Technical Abstract: The sunflower's wild relative, Helianthus annuus L., is a non-native invader in several regions of the world. It was introduced as experimental forage in central Argentina six decades ago where it probably escaped and developed extended populations coexisting with the sunflower crop. If the invasive taxon was diffused without modifications, it would be expected to have phenotypic similarities with its parental sources. Nine populations representative of different geographic regions of central Argentina were compared with 17 populations from the USA (center of origin) in a common garden study at Bahía Blanca, Argentina using 47 phenotypic traits. The nine invasive wild populations were differentiated among themselves and from the native populations by plant and life cycle traits, oil composition, inflorescence, and achene morphology.
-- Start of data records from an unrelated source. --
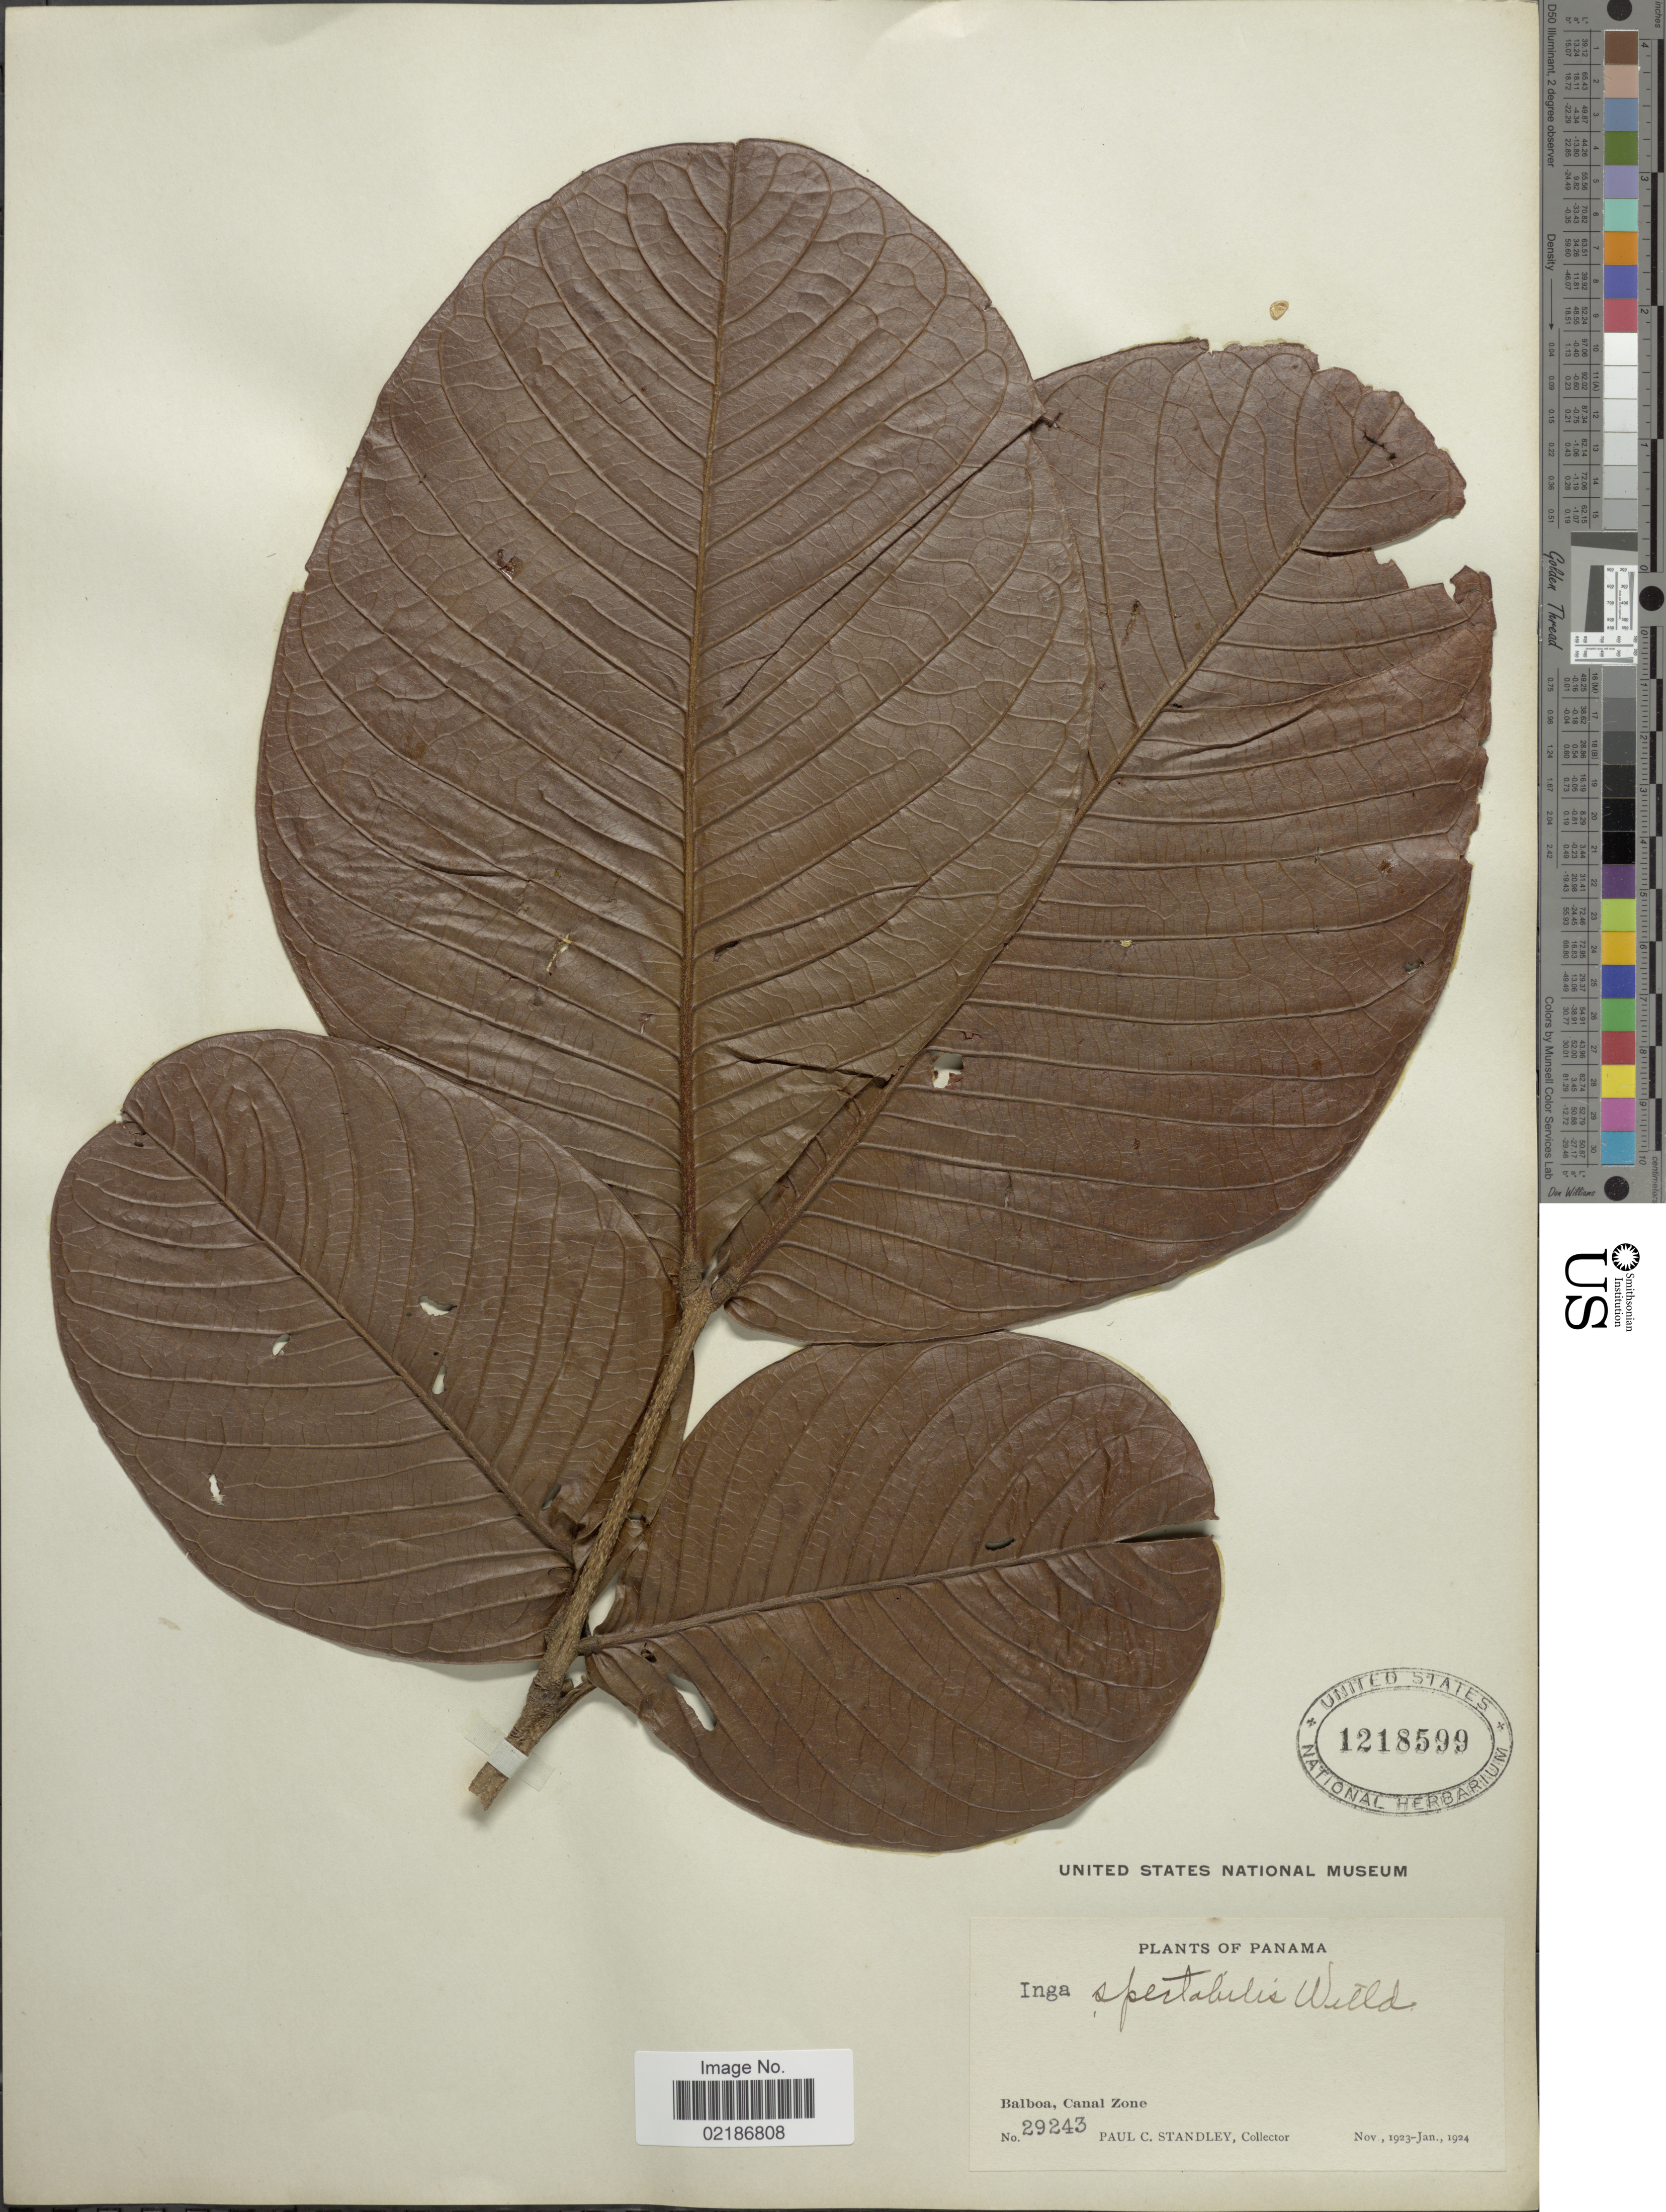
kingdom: Plantae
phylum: Tracheophyta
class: Magnoliopsida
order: Fabales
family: Fabaceae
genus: Inga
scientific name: Inga spectabilis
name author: (Vahl) Willd.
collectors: P. C. Standley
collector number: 29243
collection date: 1923-11/1924-01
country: Panama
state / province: Colón / Panamá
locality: Balboa, Canal Zone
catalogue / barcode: US 1218599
Populations from both continents shared traits related to domesticated sunflower, such as bract width over 0.8 cm, but the frequency of this trait was higher in populations from Argentina. The high variability in the wild H. annuus populations from Argentina did not reveal any founder effects. The biodiversity found in the invasive populations reflected about three-fourths of the phenotypic variability of those from the center of origin, even though the environmental conditions of the Argentine habitats represented only half of the variability present in the North American habitats. The current findings demonstrated that the invasive wild sunflower populations have developed a high degree of variability, which could be a source of a novel biodiversity useful as a genetic resource for sunflower crop improvement.